Remains of NJ Soldier Dumped in Landfill

Gari-Lynn Smith was instructed not to open the casket that held the remains of her husband, Sergeant First Class Scott Smith, who was killed in 2006 by a roadside bomb in Iraq, so she ordered an autopsy report to get closure.

Seeing the extent of his injuries, Smith decided to ask the Dover Air Base mortuary about any remains that might have been subsequently found and where they ended up.

After persistent inquiries she received a shocking response from a chief warrant officer in 2007.

“A gentleman at Dover had told me that no one wanted my husband so he was cremated with the rest of the medical waste from the hospital and thrown in the trash,” Smith, 31, of Frenchtown, N.J., said in a phone interview on Friday.

She continued digging deeper and this year went with the information she gathered to The Washington Post. The paper’s investigation revealed that incinerated partial remains of at least 274 American soldiers were thrown into a Virginia landfill.

Those families, all of whom chose not to receive notification of subsequently identified remains of their family members but were told they would be disposed in a respectful way, were not notified.

Lieutenant General Darrell Jones, Air Force’s Deputy Chief of Staff for Manpower, Personnel and Services, at a news briefing on Thursday said a contractor incinerated soldiers’ cremated remains and handled any residual matter in lines with “industry practices.”

He added that the leadership of the Air Force was not aware that the contractor was dumping remains into the landfill until 2008. Following the discovery they changed the practice. Unclaimed and unidentified body parts have since been cremated and buried at sea.

Families of 274 soldiers were not notified of what had happened, Lt. Gen. Jones said, because the Air Force was honoring their wishes not to receive notification of subsequently identified remains.

Smith said her husband’s parents did choose not to be re-notified, but that they had a different understanding of what would happen with any additional body parts that would be found.

“We were all told that if there were any additional remains found with him that they would be buried with full military honors,” Smith said. “That turned into a landfill.”

Congressman Rush Holt, who represents Central Jersey, and to whom Smith turned for help this year, said the Pentagon and the Air Force have not been forthcoming in sharing information about the events.

“What is striking about all of this is … their unwillingness to face up to this and their unwillingness to acknowledge that a really horrifying desecration has taken place,” Holt said.

■ Given records ■
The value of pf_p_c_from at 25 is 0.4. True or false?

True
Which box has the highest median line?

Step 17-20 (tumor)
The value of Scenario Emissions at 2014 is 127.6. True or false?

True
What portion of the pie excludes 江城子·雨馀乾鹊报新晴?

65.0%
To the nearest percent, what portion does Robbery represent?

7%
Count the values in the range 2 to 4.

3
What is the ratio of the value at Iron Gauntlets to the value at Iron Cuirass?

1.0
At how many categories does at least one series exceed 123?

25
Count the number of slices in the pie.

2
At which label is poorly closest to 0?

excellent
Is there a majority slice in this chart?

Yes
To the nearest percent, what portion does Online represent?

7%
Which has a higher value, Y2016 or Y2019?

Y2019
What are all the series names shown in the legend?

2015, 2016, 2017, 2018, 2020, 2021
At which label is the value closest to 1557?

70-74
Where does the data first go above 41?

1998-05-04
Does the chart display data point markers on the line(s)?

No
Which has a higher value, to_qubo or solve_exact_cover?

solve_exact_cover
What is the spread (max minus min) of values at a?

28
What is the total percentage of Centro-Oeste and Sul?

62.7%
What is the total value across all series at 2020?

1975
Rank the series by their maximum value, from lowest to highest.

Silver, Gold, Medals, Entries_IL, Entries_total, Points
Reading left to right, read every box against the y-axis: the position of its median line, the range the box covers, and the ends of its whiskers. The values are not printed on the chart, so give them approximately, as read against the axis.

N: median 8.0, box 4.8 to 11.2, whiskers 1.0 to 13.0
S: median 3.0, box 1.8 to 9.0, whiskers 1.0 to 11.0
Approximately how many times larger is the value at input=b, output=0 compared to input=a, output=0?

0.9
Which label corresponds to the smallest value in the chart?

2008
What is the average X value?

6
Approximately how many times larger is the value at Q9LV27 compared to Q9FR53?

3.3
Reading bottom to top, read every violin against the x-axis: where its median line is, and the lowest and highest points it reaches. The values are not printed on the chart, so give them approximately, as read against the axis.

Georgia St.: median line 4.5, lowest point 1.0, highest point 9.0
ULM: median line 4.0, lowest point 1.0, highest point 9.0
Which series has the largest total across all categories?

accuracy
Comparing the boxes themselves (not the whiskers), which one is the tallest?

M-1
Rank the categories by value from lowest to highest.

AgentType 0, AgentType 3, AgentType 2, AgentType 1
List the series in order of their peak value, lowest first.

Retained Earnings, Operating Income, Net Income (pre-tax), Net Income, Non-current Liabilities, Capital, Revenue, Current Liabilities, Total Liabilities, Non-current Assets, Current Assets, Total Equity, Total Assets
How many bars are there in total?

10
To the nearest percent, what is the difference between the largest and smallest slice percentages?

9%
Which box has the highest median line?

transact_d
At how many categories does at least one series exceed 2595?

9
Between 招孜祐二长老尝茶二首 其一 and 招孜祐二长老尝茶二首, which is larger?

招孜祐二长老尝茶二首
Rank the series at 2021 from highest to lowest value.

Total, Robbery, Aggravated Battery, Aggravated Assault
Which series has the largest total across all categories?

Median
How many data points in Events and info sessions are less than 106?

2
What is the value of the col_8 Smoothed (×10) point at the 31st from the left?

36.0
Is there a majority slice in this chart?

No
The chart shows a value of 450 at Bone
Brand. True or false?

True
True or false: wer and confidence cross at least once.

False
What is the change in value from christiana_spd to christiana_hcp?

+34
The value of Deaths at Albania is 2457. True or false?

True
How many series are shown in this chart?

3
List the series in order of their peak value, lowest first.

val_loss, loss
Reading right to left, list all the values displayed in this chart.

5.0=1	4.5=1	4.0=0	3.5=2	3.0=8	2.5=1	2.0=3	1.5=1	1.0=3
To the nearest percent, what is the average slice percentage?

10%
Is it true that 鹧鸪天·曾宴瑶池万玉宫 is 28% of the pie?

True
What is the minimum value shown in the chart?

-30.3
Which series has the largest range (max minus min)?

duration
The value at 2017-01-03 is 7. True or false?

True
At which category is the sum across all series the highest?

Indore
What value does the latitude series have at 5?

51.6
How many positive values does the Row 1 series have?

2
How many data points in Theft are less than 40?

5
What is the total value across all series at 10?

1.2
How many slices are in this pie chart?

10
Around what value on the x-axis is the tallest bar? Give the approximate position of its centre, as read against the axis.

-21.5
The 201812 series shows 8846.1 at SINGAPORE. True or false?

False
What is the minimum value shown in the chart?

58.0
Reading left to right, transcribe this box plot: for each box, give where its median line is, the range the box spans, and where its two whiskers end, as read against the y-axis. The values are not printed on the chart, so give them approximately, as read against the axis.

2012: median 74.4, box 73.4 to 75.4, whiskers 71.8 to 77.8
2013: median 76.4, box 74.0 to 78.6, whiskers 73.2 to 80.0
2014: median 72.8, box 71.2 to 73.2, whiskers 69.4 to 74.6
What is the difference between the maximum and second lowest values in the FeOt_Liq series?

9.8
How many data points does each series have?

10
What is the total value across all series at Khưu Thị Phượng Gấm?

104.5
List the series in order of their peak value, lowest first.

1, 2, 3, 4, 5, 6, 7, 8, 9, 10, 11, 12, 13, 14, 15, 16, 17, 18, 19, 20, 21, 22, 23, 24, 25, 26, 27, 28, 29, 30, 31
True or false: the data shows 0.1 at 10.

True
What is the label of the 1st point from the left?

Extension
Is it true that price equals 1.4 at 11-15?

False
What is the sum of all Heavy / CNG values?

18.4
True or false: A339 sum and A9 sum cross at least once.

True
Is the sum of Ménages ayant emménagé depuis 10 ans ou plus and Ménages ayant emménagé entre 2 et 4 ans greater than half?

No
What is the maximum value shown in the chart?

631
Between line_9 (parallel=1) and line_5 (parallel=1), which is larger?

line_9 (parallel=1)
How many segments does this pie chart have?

■ Task directions ■
Reproduce the passage of the landfill article that begins at the words "Families of 274" and stops after "would be found.". The rows are not needed here.

■ Response box ■
Families of 274 soldiers were not notified of what had happened, Lt. Gen. Jones said, because the Air Force was honoring their wishes not to receive notification of subsequently identified remains.

Smith said her husband’s parents did choose not to be re-notified, but that they had a different understanding of what would happen with any additional body parts that would be found.